*WHAT TO WORK ON:*
• 1. In the cache guide, which file and line hold the race condition in cache eviction?
• 2. Edit the records from their first line through the line containing "Återvinning" so that "Favorite" becomes "Preferate", and leave everything else unchanged. Return only those lines.

SUPPLIED PASSAGE Start Marker

Skip to content

Cache & Connection Pooling - Quick Fix Guide

Cache & Connection Pooling - Quick Fix Guide

For Developers: Fast Reference for Critical Issues


🚨 Critical Issues - Fix First

Issue #1: Race Condition in Cache Eviction

File: heliosdb-cache/src/cache_manager.rs:352

Problem:

// ❌ CURRENT (BROKEN)
async fn evict_entries(&self, needed_bytes: usize) -> Result<()> {
let keys = self.storage.keys().await?; // NOT ATOMIC
let mut entries = Vec::new();
for key in keys {
if let Some(entry) = self.storage.get(&key).await? { // RACE HERE
entries.push(entry);
}
}
// ... eviction
}

Fix:

// FIXED
async fn evict_entries(&self, needed_bytes: usize) -> Result<()> {
// Acquire eviction lock
let _eviction_guard = self.eviction_lock.lock().await;
// Snapshot entries atomically
let entries_snapshot = {
let keys = self.storage.keys().await?;
let mut entries = Vec::new();
for key in keys {
if let Some(entry) = self.storage.get(&key).await? {
entries.push(entry);
}
}
entries
};
// Calculate eviction scores
let mut scored: Vec<_> = entries_snapshot
.into_iter()
.map(|e| {
let score = if self.config.enable_ml_eviction {
e.metadata.eviction_priority()
} else {
let age = Utc::now()
.signed_duration_since(e.metadata.last_accessed)

SUPPLIED PASSAGE End Marker
DATA FOR PROCESSING Start Marker

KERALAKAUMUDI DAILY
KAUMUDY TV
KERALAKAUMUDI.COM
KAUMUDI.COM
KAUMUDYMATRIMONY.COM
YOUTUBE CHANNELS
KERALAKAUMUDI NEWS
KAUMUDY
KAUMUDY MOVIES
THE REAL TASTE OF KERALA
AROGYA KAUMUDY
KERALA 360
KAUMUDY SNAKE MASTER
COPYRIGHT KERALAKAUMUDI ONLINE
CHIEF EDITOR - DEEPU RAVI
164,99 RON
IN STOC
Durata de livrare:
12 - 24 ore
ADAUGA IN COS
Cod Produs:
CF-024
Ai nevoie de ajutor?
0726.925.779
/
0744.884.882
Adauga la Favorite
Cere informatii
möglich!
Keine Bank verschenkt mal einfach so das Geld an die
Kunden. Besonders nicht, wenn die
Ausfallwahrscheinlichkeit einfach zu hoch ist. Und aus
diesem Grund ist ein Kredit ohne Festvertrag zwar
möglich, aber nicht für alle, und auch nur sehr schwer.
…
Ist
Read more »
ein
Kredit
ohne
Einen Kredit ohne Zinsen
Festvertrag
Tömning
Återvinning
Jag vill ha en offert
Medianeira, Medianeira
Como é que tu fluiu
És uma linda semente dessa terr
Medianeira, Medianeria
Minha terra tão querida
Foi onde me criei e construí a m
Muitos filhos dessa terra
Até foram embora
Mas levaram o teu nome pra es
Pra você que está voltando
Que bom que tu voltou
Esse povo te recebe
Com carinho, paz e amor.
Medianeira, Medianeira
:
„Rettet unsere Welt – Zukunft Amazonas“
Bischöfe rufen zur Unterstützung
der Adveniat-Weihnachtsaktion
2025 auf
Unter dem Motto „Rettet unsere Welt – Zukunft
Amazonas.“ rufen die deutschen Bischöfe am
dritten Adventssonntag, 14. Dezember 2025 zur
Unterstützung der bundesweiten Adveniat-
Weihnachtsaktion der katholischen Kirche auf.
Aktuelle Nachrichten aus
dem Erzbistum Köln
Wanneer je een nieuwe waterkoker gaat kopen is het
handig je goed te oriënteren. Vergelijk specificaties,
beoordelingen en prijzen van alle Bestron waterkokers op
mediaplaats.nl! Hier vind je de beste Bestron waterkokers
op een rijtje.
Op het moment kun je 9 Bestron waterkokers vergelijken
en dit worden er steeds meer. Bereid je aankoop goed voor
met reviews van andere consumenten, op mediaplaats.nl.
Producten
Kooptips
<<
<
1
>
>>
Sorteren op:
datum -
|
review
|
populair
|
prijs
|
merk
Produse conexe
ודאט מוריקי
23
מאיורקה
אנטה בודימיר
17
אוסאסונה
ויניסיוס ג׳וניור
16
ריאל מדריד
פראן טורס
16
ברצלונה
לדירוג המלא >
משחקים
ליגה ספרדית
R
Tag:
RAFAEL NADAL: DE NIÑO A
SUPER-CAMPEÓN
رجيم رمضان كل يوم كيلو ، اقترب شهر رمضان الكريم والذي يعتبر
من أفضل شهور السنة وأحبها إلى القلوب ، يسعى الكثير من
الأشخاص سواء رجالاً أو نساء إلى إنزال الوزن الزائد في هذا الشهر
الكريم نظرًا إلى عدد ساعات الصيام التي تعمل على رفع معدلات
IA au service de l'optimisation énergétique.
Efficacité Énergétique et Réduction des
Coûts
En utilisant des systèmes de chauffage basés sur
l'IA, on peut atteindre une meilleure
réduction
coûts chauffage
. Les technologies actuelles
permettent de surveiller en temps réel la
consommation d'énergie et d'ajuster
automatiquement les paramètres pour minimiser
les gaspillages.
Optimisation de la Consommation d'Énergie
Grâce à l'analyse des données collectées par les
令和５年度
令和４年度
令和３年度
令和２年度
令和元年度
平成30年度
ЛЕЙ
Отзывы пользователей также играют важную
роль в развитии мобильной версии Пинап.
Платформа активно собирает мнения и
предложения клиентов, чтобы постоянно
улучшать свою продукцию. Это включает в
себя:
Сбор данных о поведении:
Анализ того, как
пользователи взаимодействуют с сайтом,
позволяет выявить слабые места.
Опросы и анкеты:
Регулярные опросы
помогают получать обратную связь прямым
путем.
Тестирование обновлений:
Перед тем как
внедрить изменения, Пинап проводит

DATA FOR PROCESSING End Marker

*EXERCISE RESULTS:*
• 1. heliosdb-cache/src/cache_manager.rs, line 352

• 2.
KERALAKAUMUDI DAILY
KAUMUDY TV
KERALAKAUMUDI.COM
KAUMUDI.COM
KAUMUDYMATRIMONY.COM
YOUTUBE CHANNELS
KERALAKAUMUDI NEWS
KAUMUDY
KAUMUDY MOVIES
THE REAL TASTE OF KERALA
AROGYA KAUMUDY
KERALA 360
KAUMUDY SNAKE MASTER
COPYRIGHT KERALAKAUMUDI ONLINE
CHIEF EDITOR - DEEPU RAVI
164,99 RON
IN STOC
Durata de livrare:
12 - 24 ore
ADAUGA IN COS
Cod Produs:
CF-024
Ai nevoie de ajutor?
0726.925.779
/
0744.884.882
Adauga la Preferate
Cere informatii
möglich!
Keine Bank verschenkt mal einfach so das Geld an die
Kunden. Besonders nicht, wenn die
Ausfallwahrscheinlichkeit einfach zu hoch ist. Und aus
diesem Grund ist ein Kredit ohne Festvertrag zwar
möglich, aber nicht für alle, und auch nur sehr schwer.
…
Ist
Read more »
ein
Kredit
ohne
Einen Kredit ohne Zinsen
Festvertrag
Tömning
Återvinning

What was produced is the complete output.